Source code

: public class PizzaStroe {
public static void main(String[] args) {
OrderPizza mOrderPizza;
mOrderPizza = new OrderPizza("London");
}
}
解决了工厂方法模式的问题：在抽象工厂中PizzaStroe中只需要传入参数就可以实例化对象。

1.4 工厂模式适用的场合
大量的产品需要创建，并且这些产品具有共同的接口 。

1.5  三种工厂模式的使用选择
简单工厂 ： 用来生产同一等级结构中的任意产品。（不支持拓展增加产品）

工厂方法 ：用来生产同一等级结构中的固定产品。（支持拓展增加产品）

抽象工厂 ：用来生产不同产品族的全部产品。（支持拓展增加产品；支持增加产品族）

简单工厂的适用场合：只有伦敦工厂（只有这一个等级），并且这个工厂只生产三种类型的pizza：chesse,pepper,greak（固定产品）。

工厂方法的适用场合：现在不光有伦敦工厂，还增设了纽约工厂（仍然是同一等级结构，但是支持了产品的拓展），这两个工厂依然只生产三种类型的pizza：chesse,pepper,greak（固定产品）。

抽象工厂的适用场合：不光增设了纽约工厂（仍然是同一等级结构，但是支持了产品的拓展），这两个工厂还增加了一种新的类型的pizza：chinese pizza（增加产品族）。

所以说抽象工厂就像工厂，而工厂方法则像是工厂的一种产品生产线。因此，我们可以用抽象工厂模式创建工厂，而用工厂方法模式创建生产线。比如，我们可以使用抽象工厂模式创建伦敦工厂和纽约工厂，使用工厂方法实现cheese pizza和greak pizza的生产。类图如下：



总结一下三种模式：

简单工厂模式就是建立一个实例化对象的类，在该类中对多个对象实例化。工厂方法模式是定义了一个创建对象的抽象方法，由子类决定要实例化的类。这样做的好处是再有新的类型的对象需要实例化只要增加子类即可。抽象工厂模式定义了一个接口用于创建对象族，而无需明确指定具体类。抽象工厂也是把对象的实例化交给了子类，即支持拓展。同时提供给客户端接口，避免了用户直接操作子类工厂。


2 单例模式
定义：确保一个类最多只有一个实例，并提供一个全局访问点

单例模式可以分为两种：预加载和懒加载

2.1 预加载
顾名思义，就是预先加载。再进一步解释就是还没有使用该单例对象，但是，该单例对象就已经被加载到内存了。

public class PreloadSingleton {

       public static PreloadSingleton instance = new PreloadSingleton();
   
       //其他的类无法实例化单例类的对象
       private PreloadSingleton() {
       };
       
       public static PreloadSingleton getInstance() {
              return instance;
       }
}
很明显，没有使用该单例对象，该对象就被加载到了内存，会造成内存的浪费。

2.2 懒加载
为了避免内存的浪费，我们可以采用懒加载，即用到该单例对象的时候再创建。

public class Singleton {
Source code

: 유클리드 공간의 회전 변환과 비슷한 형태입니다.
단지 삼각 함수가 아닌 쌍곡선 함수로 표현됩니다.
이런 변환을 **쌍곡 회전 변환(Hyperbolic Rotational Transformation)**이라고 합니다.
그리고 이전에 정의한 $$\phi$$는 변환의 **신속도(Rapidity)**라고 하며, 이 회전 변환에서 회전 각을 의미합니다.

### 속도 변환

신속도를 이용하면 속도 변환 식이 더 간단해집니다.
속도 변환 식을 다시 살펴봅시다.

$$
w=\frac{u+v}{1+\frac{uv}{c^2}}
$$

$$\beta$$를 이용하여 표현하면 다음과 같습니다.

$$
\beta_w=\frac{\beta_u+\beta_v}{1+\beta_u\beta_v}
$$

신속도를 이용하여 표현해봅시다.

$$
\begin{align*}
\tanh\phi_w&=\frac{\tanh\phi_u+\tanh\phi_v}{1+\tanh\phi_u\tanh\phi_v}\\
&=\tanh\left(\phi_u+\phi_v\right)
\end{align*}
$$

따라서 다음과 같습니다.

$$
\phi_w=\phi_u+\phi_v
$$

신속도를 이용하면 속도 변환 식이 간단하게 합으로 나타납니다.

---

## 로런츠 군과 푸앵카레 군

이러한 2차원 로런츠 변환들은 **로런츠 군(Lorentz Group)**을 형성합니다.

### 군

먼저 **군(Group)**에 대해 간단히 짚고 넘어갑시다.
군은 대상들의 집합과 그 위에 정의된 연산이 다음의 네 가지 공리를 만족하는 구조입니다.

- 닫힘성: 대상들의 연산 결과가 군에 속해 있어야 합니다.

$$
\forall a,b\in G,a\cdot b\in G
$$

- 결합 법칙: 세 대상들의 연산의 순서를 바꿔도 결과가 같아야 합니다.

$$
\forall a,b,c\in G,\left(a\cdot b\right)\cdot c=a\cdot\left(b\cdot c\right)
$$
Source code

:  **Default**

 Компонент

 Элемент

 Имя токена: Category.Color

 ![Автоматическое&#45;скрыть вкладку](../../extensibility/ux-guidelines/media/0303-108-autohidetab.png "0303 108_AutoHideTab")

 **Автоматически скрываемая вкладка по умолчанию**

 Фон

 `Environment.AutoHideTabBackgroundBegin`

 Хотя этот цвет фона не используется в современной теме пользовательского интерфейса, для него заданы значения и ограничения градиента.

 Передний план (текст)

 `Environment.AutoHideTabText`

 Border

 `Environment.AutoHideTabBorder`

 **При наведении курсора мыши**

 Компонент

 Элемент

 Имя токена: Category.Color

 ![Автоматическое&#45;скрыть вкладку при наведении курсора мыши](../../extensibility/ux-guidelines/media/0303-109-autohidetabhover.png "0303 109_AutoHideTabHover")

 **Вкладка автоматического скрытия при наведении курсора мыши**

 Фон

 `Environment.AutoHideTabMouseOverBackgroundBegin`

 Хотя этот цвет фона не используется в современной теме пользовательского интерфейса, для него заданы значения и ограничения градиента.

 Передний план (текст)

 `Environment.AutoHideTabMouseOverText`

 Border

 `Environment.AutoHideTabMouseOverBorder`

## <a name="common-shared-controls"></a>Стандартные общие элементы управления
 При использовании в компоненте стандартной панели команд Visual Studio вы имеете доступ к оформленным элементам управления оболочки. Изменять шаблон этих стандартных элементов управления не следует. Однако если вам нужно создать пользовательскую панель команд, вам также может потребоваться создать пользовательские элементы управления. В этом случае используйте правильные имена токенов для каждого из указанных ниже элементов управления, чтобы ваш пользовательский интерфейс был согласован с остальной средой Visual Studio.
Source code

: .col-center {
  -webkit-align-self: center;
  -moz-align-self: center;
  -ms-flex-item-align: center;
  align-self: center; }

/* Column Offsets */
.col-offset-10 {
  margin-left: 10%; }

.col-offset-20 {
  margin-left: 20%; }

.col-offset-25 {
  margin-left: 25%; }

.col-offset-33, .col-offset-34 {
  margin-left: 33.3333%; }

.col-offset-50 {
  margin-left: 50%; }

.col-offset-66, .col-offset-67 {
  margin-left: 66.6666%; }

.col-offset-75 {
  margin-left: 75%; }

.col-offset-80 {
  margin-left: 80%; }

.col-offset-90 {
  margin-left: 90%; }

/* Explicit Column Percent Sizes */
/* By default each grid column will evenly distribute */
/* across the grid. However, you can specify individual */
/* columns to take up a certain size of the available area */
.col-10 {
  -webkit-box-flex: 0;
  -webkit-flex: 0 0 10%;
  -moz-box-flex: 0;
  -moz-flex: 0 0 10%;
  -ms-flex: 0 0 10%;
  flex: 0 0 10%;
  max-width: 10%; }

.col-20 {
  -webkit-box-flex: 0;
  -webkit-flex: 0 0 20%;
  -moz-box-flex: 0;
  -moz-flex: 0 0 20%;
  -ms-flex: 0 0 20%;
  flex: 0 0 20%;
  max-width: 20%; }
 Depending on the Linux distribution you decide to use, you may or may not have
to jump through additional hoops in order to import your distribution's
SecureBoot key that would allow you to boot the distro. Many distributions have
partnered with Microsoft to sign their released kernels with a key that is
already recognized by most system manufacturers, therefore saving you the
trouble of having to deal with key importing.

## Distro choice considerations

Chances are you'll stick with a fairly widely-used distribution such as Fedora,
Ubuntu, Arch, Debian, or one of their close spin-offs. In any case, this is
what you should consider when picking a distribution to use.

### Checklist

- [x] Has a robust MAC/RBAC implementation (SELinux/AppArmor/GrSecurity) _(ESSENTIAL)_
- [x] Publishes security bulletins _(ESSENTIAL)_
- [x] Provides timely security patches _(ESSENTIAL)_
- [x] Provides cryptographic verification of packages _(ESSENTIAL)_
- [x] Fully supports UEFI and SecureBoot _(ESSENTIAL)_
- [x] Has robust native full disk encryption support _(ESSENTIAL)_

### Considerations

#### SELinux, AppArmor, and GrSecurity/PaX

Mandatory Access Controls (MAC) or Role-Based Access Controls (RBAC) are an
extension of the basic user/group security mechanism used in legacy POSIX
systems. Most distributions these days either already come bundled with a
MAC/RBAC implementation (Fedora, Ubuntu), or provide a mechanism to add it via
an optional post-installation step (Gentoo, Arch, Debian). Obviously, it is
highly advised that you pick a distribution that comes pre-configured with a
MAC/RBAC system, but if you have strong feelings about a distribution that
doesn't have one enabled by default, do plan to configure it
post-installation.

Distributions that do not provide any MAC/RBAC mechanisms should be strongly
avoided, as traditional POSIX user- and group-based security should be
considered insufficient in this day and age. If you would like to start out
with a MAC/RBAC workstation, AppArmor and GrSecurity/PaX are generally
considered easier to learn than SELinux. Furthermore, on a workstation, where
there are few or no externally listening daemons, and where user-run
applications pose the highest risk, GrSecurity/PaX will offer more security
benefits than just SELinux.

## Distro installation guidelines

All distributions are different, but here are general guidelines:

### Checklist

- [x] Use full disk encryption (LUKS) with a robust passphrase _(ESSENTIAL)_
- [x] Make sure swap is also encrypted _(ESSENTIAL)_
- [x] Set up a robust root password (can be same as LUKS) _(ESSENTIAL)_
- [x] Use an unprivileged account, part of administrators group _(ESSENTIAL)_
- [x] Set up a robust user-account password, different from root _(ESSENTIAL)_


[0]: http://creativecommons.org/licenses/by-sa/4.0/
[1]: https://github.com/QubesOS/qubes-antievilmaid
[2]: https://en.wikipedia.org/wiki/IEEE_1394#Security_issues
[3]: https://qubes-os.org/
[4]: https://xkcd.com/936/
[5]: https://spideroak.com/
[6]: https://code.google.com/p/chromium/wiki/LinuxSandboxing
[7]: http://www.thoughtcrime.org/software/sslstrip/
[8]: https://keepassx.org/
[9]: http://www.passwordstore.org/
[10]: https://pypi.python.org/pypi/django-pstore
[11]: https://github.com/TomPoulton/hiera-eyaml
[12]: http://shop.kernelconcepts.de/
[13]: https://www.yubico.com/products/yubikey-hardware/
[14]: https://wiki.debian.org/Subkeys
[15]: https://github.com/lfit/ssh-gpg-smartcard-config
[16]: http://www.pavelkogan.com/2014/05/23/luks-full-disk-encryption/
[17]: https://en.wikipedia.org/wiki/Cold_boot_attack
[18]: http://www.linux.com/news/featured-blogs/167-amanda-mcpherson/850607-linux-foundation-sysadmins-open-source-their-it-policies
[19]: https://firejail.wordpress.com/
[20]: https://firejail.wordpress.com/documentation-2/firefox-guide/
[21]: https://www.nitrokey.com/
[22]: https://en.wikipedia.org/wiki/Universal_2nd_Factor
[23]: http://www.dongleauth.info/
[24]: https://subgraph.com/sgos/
• • • • •
◆ Task directions: Give only a number, the count of lines above that include the string "public".

◆ Response area: 6